Medical Terminology Machine Learning Client Story

Clinical Terminology Company Uses Machine Learning to Improve Efficiency

Enter Centric: Using Machine Learning to Map New Descriptions

While searching for a second data scientist, our client engaged Centric Consulting to assist with Machine Learning and Data Science for three months to embed with their team, advise them, and accelerate results. The combined team focused on improving the capacity of the team of experts responsible for mapping new descriptions for medical procedures to the current common vocabulary by helping them with the mapping task.

The process these experts followed had two layers that every new description would go through:

  1. Experts research each description and propose a mapping to one of the 350,000+ standard procedure descriptions.
  2. Senior experts review each proposed mapping to approve or correct it.

There was already a tool in place available to the first layer of experts to help identify potential mappings.
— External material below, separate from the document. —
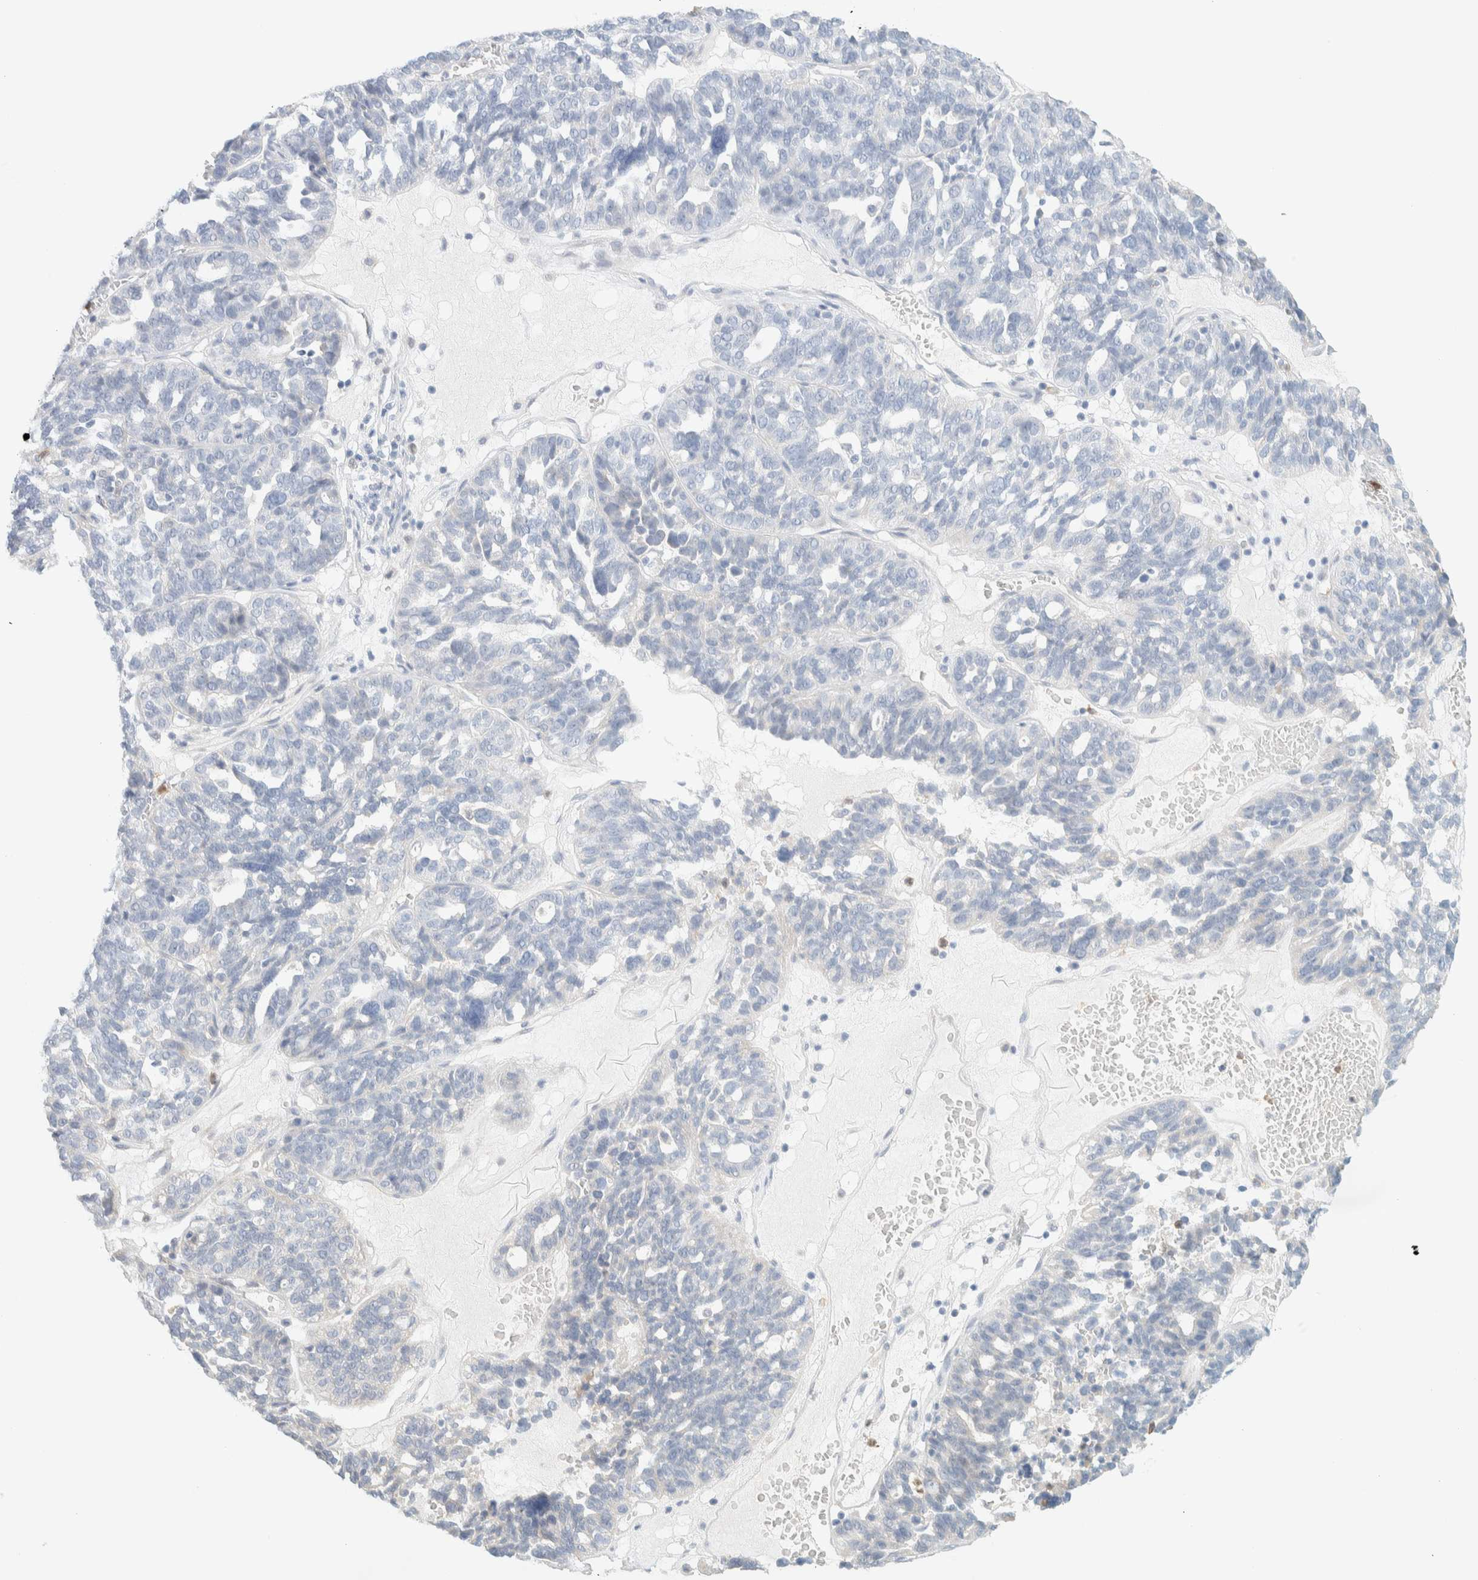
{"staining": {"intensity": "negative", "quantity": "none", "location": "none"}, "tissue": "ovarian cancer", "cell_type": "Tumor cells", "image_type": "cancer", "snomed": [{"axis": "morphology", "description": "Cystadenocarcinoma, serous, NOS"}, {"axis": "topography", "description": "Ovary"}], "caption": "Immunohistochemistry of ovarian cancer demonstrates no staining in tumor cells.", "gene": "TTC3", "patient": {"sex": "female", "age": 59}}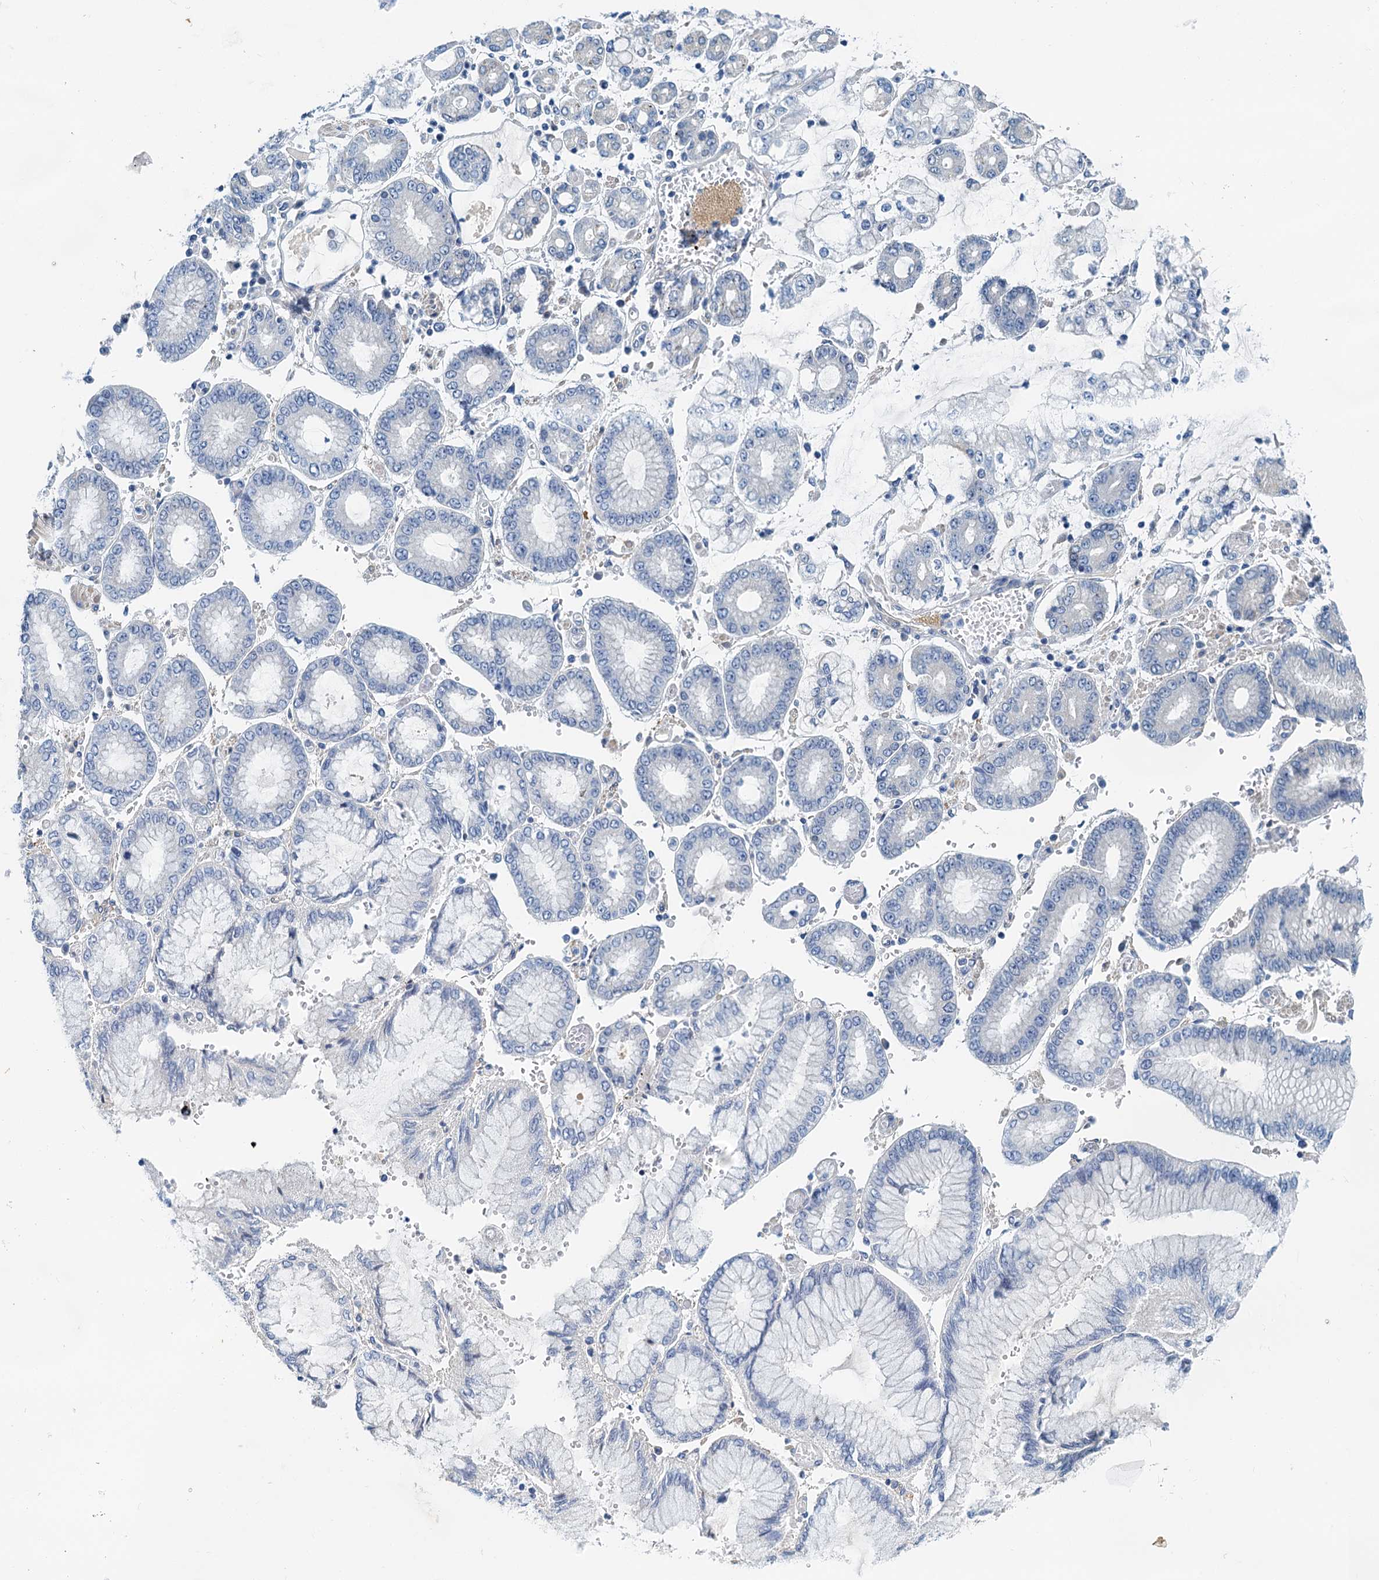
{"staining": {"intensity": "negative", "quantity": "none", "location": "none"}, "tissue": "stomach cancer", "cell_type": "Tumor cells", "image_type": "cancer", "snomed": [{"axis": "morphology", "description": "Adenocarcinoma, NOS"}, {"axis": "topography", "description": "Stomach"}], "caption": "This is an IHC photomicrograph of stomach adenocarcinoma. There is no expression in tumor cells.", "gene": "DTD1", "patient": {"sex": "male", "age": 76}}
This tool gave them a list of 10 potential mappings, but the correct mapping was only in the list 50% of the time. Our goal for improving capacity was to develop a better recommendation tool which would also include a level of “confidence” to enable:

  1. Pass through very high confidence recommendations without any expert review.
  2. Skip the first level of expert research and go straight to the final review for high confidence recommendations.
  3. Present a list of strong recommendations to the first level of research for the remaining new descriptions.

Our client’s first data scientist had developed a potential replacement for this tool using machine learning. This advanced approach relied on an open-source, deep learning neural network algorithm called BERT (developed by Google) combined with a K-Nearest Neighbors (KNN) model to help identify sentences with similar meanings. This approach was much better than the original, with the correct term in the top 10 list 72% of the time. Centric’s Senior Data Scientist recommended an ensemble approach and developed two additional recommendation algorithms.

The Results: Higher Success Rates of Correct Mapping

When we combined the results of the three algorithms in an ensemble, we were able to achieve dramatic results:

  1. The client could map 10% of new descriptions to a single recommendation with enough accuracy to pass through without expert review.
  2. The client could map 28% of new descriptions to a top-3 recommendation list with enough accuracy to be sent directly to the final review.
  3. The client could map 62% of the remaining new descriptions to a top-10 recommendation list where the correct procedure was in the list 74% of the time.

As an embedded member of our client’s team, Centric helped deliver several other technical items:

  • Used Amazon Web Services (AWS) to implement a scalable, message-driven service to produce BERT and KNN models
  • Wrote a custom extension to the Sci-kit Learn python package to add functionality to K-Nearest Neighbors models
  • Implemented a procedure to train a custom BERT model from scratch using AWS EC2 spot instances to minimize cost
  • Implemented Python program to convert Tensorflow 2.0 models to Pytorch models
  • Proposed architecture for a fully-automated refresh of the BERT-driven KNN models.

At the end of the work, Centric improved the consistency of the recommended medical description mappings by delivering multiple improvements to the current tool. This improvement enabled our client to have more confidence in the results while also increasing the number of mappings completed.